True, I wish I had more specifics on this car's electrical system. Still, excellent piece and I love the concept.
As for the naysayers, going electric is still long-term-green. In most states, according to my calculations, you can save a significant amount of CO2 by recharging instead of refueling. Of course, in the case of Mr. Pethel's eBMW, we'd need some more information on battery capacity and charge efficiency.

"There's no such thing as a fool-proof system. Someone will make a better fool tomorrow."

wattson123's picture
wattson123 - Jan 31, 2013

Even though I love the idea, I think it’s funny to call a car “green” when it consumes the equivalent power of 750 households in one hour. Most of our electricity is still generated by either coal or gas. I wonder how much coal is needed to power 750 households? Hm. I wonder? I still love the car.

caolivieri's picture
caolivieri - Jan 31, 2013

Alex or anyone. If your interested in people doing this kind of work around the nation (and world), check out www.EVTV.me

nair.navneet@gmail.com's picture
nair.navneet@gm... - Jan 30, 2013

I like the concept and I love the inventor's way of thinking when he uses DC motors inspite of the contemporary AC motors that Tesla and Toyota use.
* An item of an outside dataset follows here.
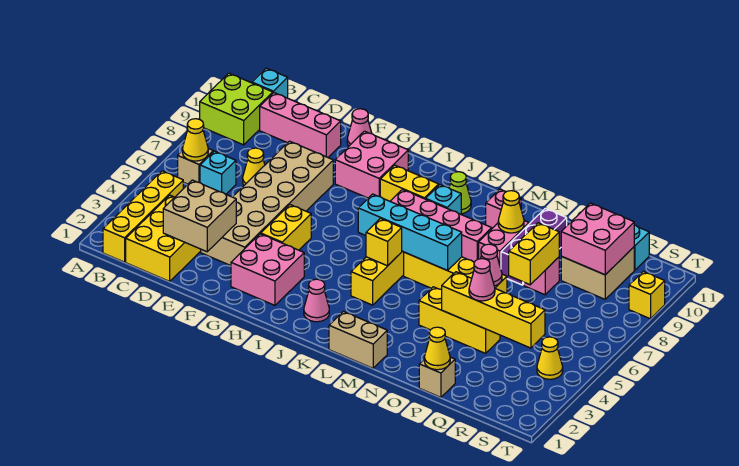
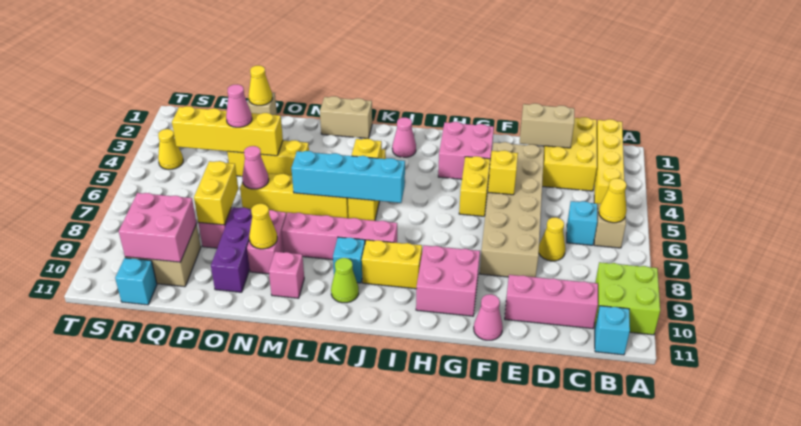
tan 2x2 brick [163,180,236,252] -> tan 1x2 brick [520,103,574,148]
yellow 1x1 brick [629,271,665,319] -> yellow 1x1 brick moved to [488,150,518,195]

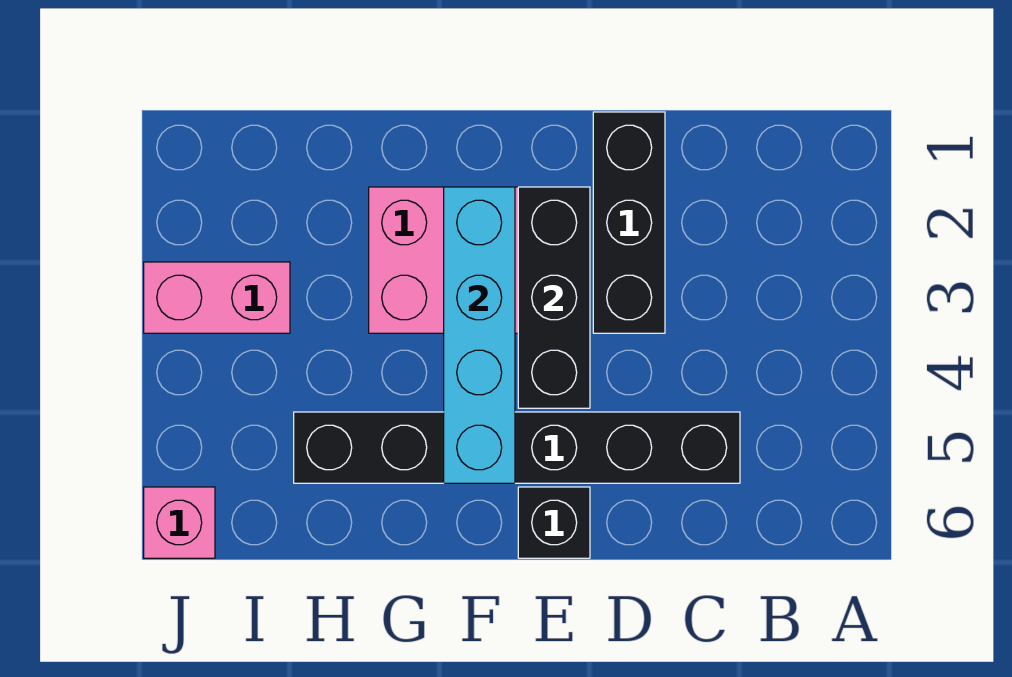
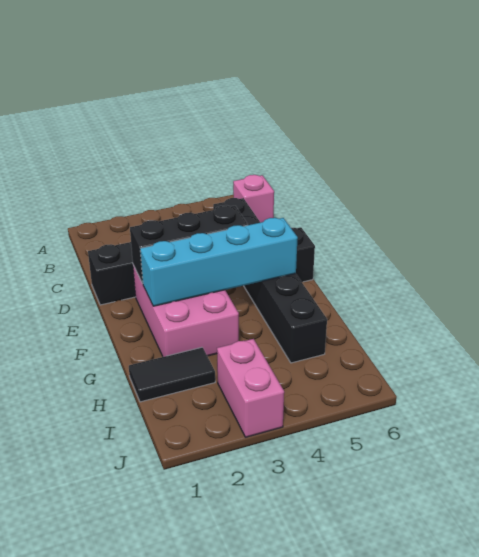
none -> black 1x2 tile [129,347,215,402]
pink 1x1 brick [144,487,215,558] -> pink 1x1 brick moved to [233,175,274,223]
But running on batteries doesn't make a car green. The article is incomplete without mentioning details about how much pollution was caused during the Lithium battery manufacturing process, what was the kind of power plant that creates the electricity that ultimately charges this car's batteries - is it hydro electric or coal based and a comparison between this car and other powerful cars around. Going electric doesn't mean it is green. Every thing that says it is green needs to give a count of the CO2s emitted into the atmosphere from the first stage of its manufacturing process to the very end when it isnt useful anymore.

cah1470's picture
cah1470 - Jan 30, 2013

I am sure more information could have been added to the report but honestly when I listened my thoughts were...wow I want one despite the reporters assurances I do not.